The ISC did nothing until January 21, 1999, almost four months after appealing the confirmation of the plan to this court. The ISC requested that this court stay further proceedings pending appeal in this court. We must determine whether this appeal is moot considering the failure of the ISC to obtain a stay, the action taken toward implementing the plan, and the potential effect of the ISC’s requested relief on the plan.

II

When evaluating whether an appeal of a reorganization plan in a bankruptcy case is moot, this court examines whether (1) a stay has been obtained, (2) the plan has been substantially consummated, and (3) the relief requested would 'affect either the rights of parties not before the court or the success of the plan. See In re Manges, 29 F.3d 1034, 1039 (5th Cir.1994); In re Berryman Products, Inc., 159 F.3d 941, 944 (5th Cir.1998). Shell and U.S. Brass argue that each of the factors favor finding the ISC’s appeal moot.

1. Failure to Obtain a Stay

To date, the ISC have not obtained a stay.
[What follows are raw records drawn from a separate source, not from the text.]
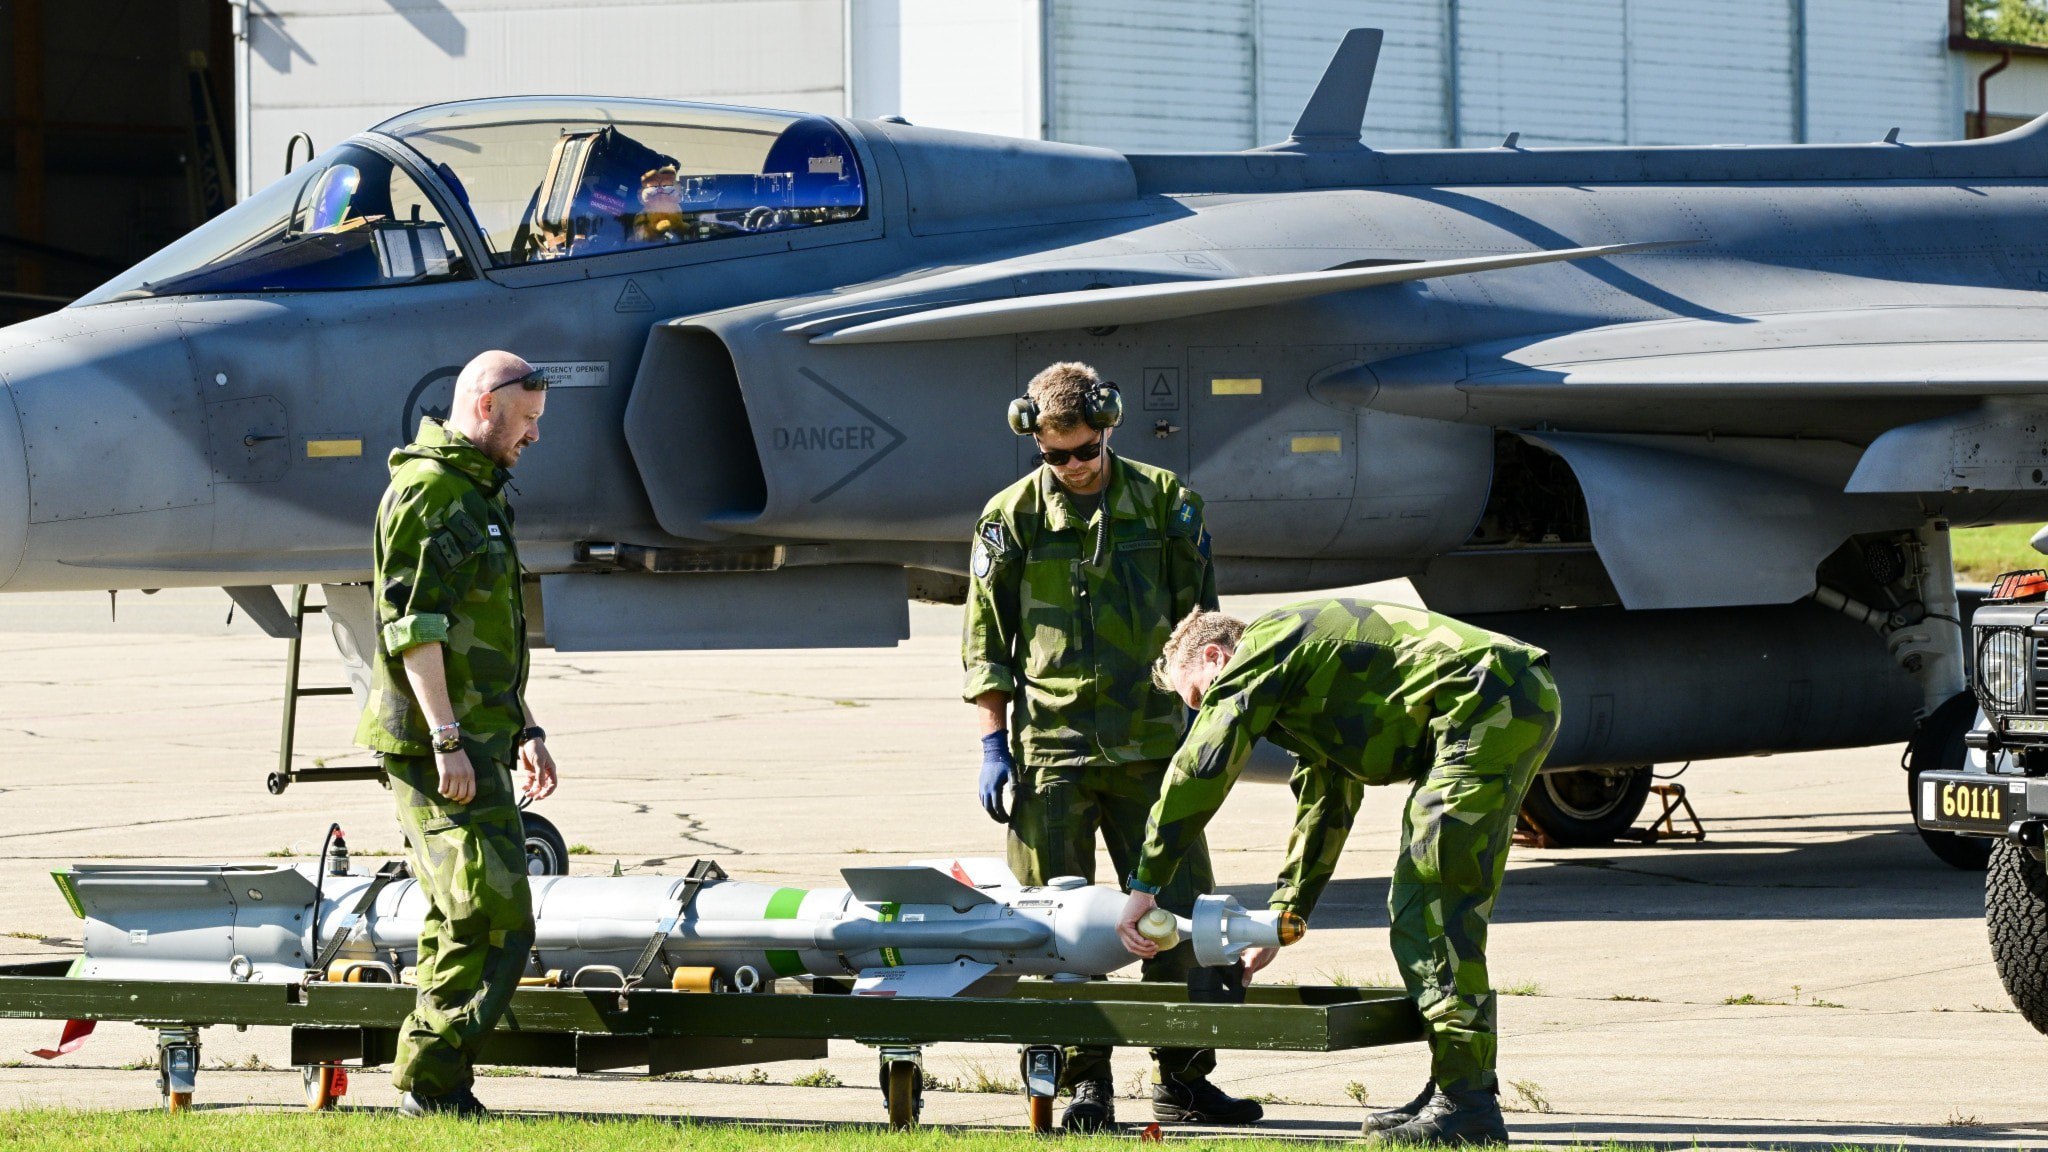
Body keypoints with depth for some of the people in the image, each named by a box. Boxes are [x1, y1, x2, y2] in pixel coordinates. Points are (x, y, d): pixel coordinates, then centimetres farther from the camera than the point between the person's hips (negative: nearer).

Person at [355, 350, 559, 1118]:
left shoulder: (480, 494, 21)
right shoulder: (426, 490, -11)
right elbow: (413, 623, -19)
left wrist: (524, 730, 26)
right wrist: (447, 739, -23)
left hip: (477, 741, 10)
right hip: (436, 741, -10)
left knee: (460, 922, 9)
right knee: (494, 915, -13)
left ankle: (432, 1086, 11)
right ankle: (434, 1079, -10)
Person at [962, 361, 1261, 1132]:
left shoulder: (1162, 501, 6)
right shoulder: (1013, 517, 5)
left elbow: (1200, 617, 12)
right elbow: (986, 639, 7)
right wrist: (994, 742, 1)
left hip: (1151, 743, 1)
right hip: (1051, 748, -1)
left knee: (1179, 910, -1)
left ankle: (1183, 1078, 8)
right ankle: (1085, 1083, 5)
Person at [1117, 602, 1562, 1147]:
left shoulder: (1258, 655, 2)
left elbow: (1198, 772, -5)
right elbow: (1326, 809, 37)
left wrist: (1145, 886, 0)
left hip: (1487, 706, -10)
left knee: (1433, 906, -10)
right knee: (1426, 907, 15)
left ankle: (1466, 1103, -13)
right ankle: (1452, 1088, 17)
U.S. Brass and Shell argue that the ISC’s efforts in pursuing a stay have not been diligent. For example, the first stay re *960 quested by the ISC, on March 6, 1998, was made without a request for expedited consideration even though the bankruptcy court had already confirmed the plan on January 29, 1998. Similarly, although the district court affirmed the plan on July 27, 1998, the ISC waited until September 17, 1998 to seek a stay from the district court.